* _Work order 1_
In the post on the apology to Turkey, write out everything from "The reality is" down to "of the strip.", swapping "Netanyahu" for "the Israeli leader".
* _Work order 2_
According to the post on the apology to Turkey, how long before had Israel first offered the same deal?
* _Work order 3_
Name every person mentioned in the post on the apology to Turkey.

Sunday, March 31, 2013

More on the “apology” to Turkey

Meryl Yourish
Lee Smith says that it wasn’t President Obama who got what he wanted. It was Bibi.
According to Obama’s senior advisers quoted in the New York Times, the president “prodded” Israeli Prime Minister Benjamin Netanyahu to apologize to Turkish Prime Minister Recep Tayyip Erdogan, with Obama “raising the importance of a makeup phone call every day he was in Jerusalem.” Netanyahu’s apology, according to the Washington Post, was “bowing to a long-standing Turkish demand.”
The reality is somewhat different than the official administration account. Jerusalem has long been looking to mend relations with its onetime strategic ally in Ankara. Contrary to popular narrative, it was Erdogan who was intransigent—not Netanyahu. Nor was Obama the prime mover here, “prodding” the Israeli prime minister to do his bidding. If anything, it was Netanyahu who used the commander in chief as something like a blunt instrument to force Erdogan to accept the same deal that his government had first put on the table at least 18 months prior: Israel would apologize; it would pay compensation; but it would not, as Erdogan had demanded, end the maritime blockade of the strip.

* _Records provided_
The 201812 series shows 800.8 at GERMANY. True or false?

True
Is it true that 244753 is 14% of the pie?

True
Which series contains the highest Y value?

* _Exercise output 1_
The reality is somewhat different than the official administration account. Jerusalem has long been looking to mend relations with its onetime strategic ally in Ankara. Contrary to popular narrative, it was Erdogan who was intransigent—not the Israeli leader. Nor was Obama the prime mover here, “prodding” the Israeli prime minister to do his bidding. If anything, it was the Israeli leader who used the commander in chief as something like a blunt instrument to force Erdogan to accept the same deal that his government had first put on the table at least 18 months prior: Israel would apologize; it would pay compensation; but it would not, as Erdogan had demanded, end the maritime blockade of the strip.

* _Exercise output 2_
At least 18 months prior.

* _Exercise output 3_
Meryl Yourish, Lee Smith, President Obama, Benjamin Netanyahu (Bibi), Recep Tayyip Erdogan